§ What the task asks: Please give the entries again in full and exactly, without any picture.

§ Supplied material:

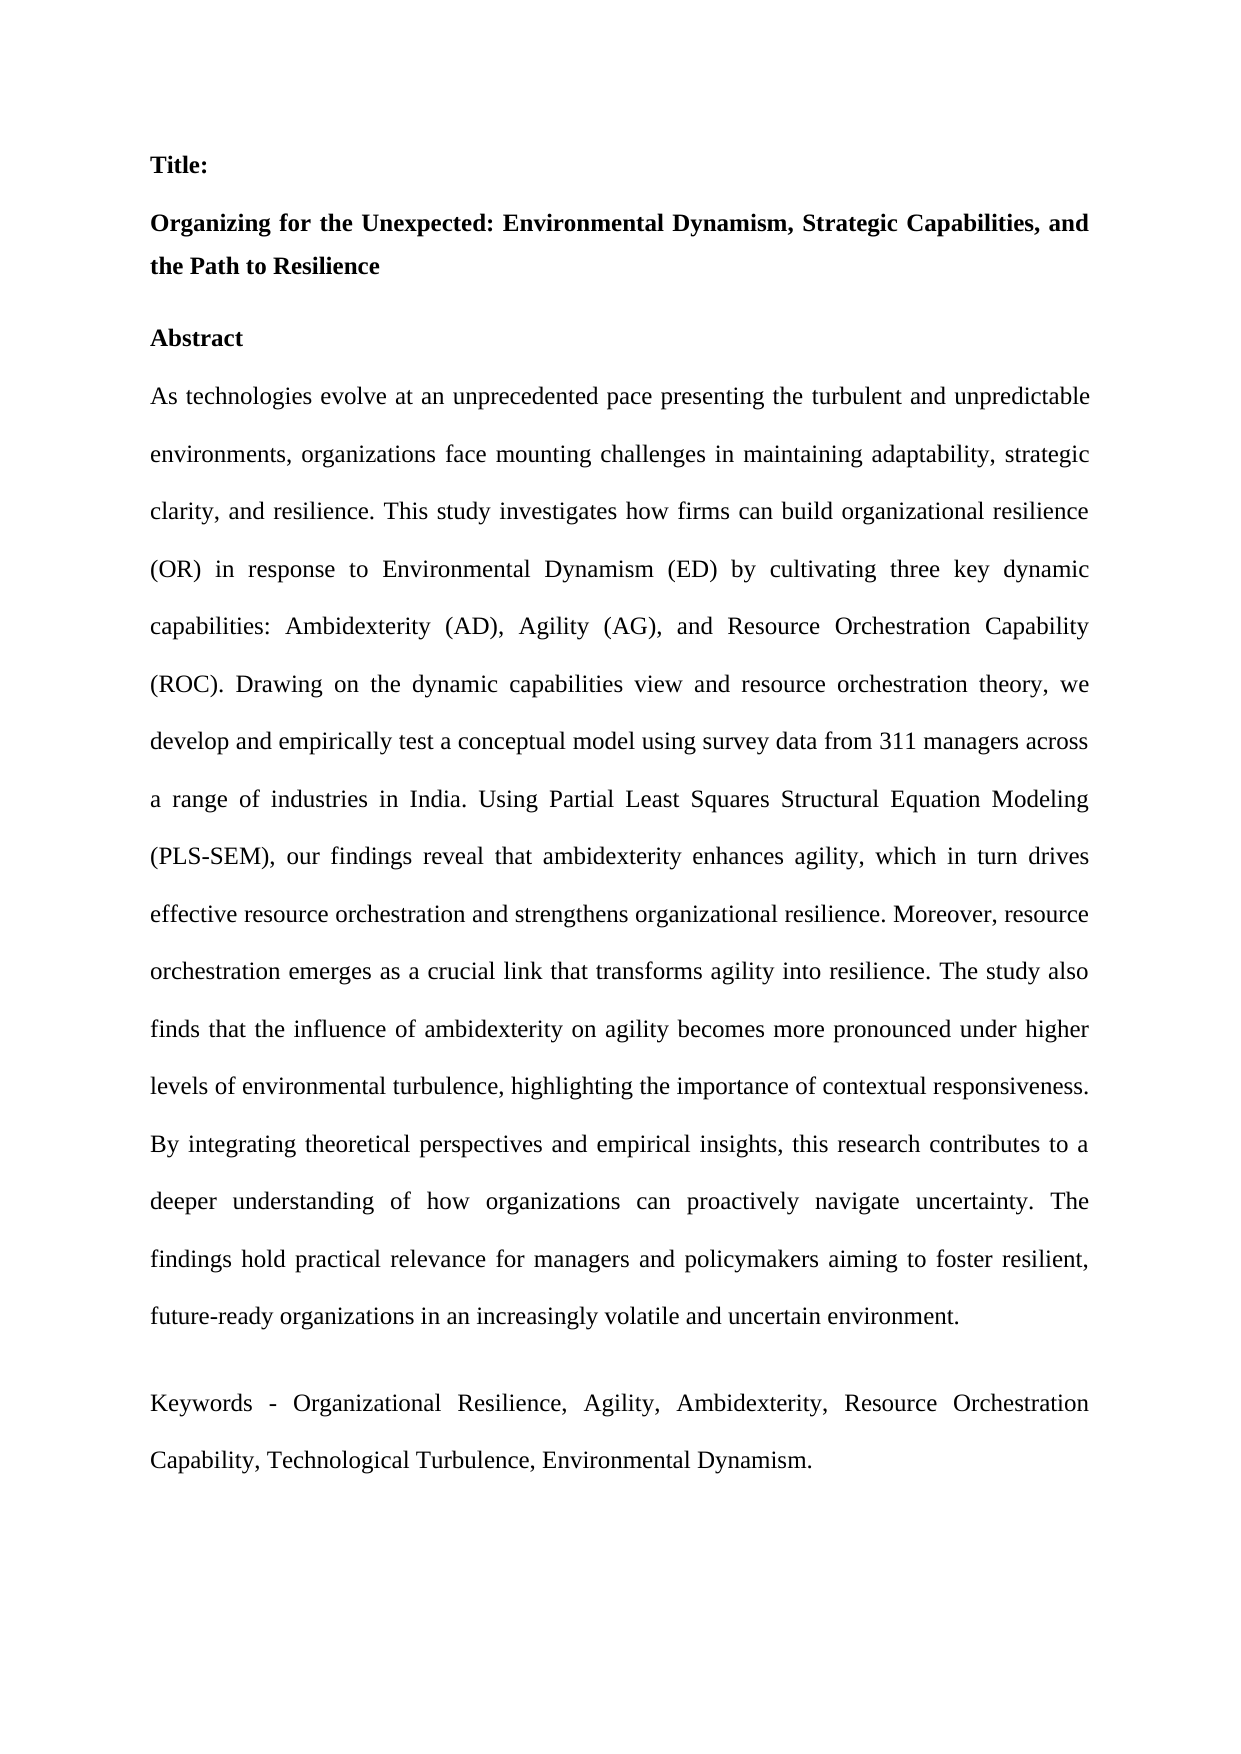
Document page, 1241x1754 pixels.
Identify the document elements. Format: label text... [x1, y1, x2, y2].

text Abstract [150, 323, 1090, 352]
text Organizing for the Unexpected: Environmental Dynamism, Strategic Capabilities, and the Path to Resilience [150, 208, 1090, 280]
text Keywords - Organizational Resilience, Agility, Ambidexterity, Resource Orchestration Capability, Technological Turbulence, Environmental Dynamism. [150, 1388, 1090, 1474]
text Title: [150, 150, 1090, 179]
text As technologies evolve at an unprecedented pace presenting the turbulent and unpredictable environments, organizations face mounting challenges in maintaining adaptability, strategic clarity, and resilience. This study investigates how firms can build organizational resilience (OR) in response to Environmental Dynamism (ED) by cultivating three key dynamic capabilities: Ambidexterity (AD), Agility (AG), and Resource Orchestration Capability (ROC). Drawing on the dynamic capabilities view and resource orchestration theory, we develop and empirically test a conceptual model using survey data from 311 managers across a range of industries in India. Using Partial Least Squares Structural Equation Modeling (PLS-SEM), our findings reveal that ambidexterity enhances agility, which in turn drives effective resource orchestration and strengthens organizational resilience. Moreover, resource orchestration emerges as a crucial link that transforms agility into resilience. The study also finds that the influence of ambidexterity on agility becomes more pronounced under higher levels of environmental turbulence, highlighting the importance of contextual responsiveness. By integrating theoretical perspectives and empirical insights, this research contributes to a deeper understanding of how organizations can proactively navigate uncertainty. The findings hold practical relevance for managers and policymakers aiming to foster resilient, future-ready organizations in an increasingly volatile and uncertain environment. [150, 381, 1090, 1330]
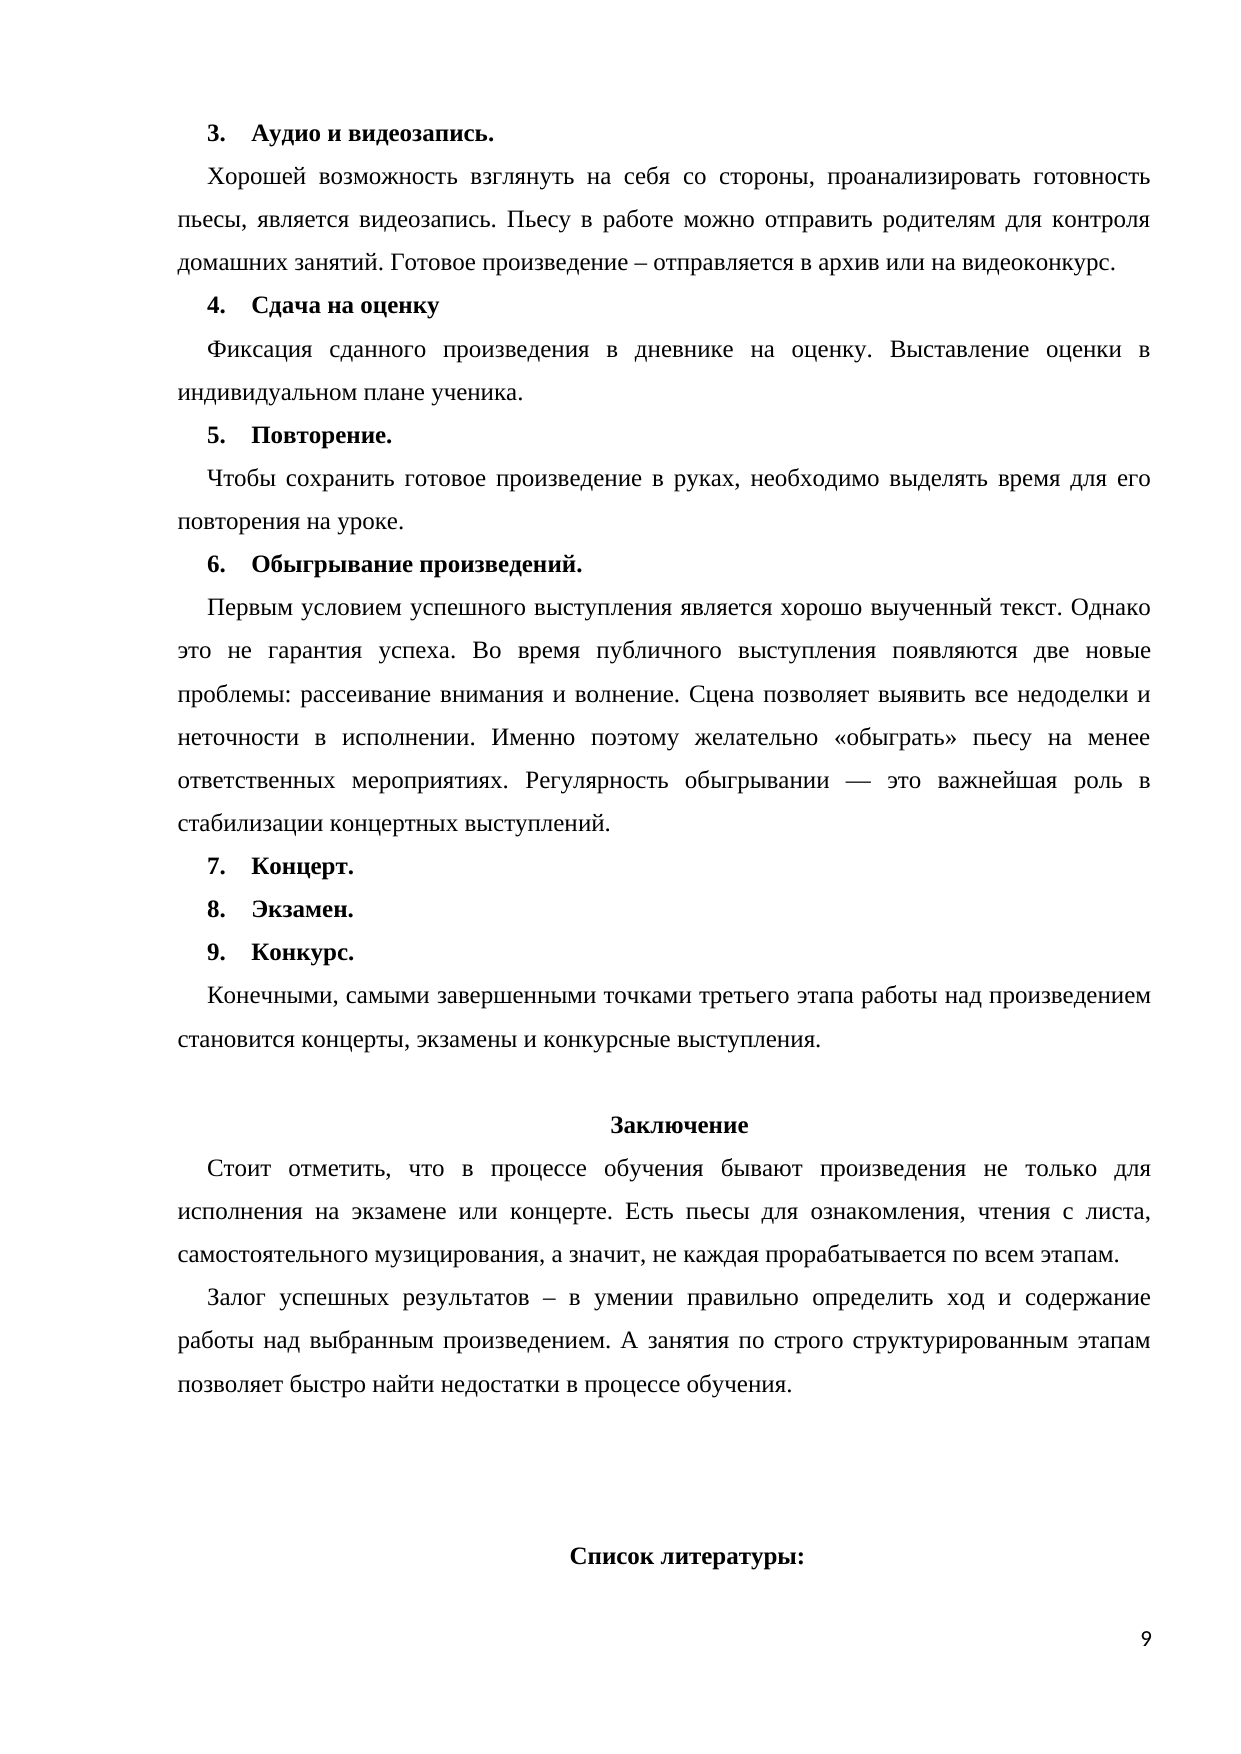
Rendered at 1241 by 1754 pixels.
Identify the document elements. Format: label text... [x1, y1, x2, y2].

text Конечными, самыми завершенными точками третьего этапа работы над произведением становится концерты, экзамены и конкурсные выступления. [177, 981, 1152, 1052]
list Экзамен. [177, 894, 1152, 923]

§ Answer to this task:
Document page, 1241x1754 pixels.
Identify the document elements. Format: label text... [x1, y1, x2, y2].

text Abstract [150, 323, 1090, 352]
text Organizing for the Unexpected: Environmental Dynamism, Strategic Capabilities, and the Path to Resilience [150, 208, 1090, 280]
text Keywords - Organizational Resilience, Agility, Ambidexterity, Resource Orchestration Capability, Technological Turbulence, Environmental Dynamism. [150, 1388, 1090, 1474]
text Title: [150, 150, 1090, 179]
text As technologies evolve at an unprecedented pace presenting the turbulent and unpredictable environments, organizations face mounting challenges in maintaining adaptability, strategic clarity, and resilience. This study investigates how firms can build organizational resilience (OR) in response to Environmental Dynamism (ED) by cultivating three key dynamic capabilities: Ambidexterity (AD), Agility (AG), and Resource Orchestration Capability (ROC). Drawing on the dynamic capabilities view and resource orchestration theory, we develop and empirically test a conceptual model using survey data from 311 managers across a range of industries in India. Using Partial Least Squares Structural Equation Modeling (PLS-SEM), our findings reveal that ambidexterity enhances agility, which in turn drives effective resource orchestration and strengthens organizational resilience. Moreover, resource orchestration emerges as a crucial link that transforms agility into resilience. The study also finds that the influence of ambidexterity on agility becomes more pronounced under higher levels of environmental turbulence, highlighting the importance of contextual responsiveness. By integrating theoretical perspectives and empirical insights, this research contributes to a deeper understanding of how organizations can proactively navigate uncertainty. The findings hold practical relevance for managers and policymakers aiming to foster resilient, future-ready organizations in an increasingly volatile and uncertain environment. [150, 381, 1090, 1330]
Rendered at 1241 by 1754 pixels.
Identify the document elements. Format: label text... [x1, y1, x2, y2].

text Конечными, самыми завершенными точками третьего этапа работы над произведением становится концерты, экзамены и конкурсные выступления. [177, 981, 1152, 1052]
list Экзамен. [177, 894, 1152, 923]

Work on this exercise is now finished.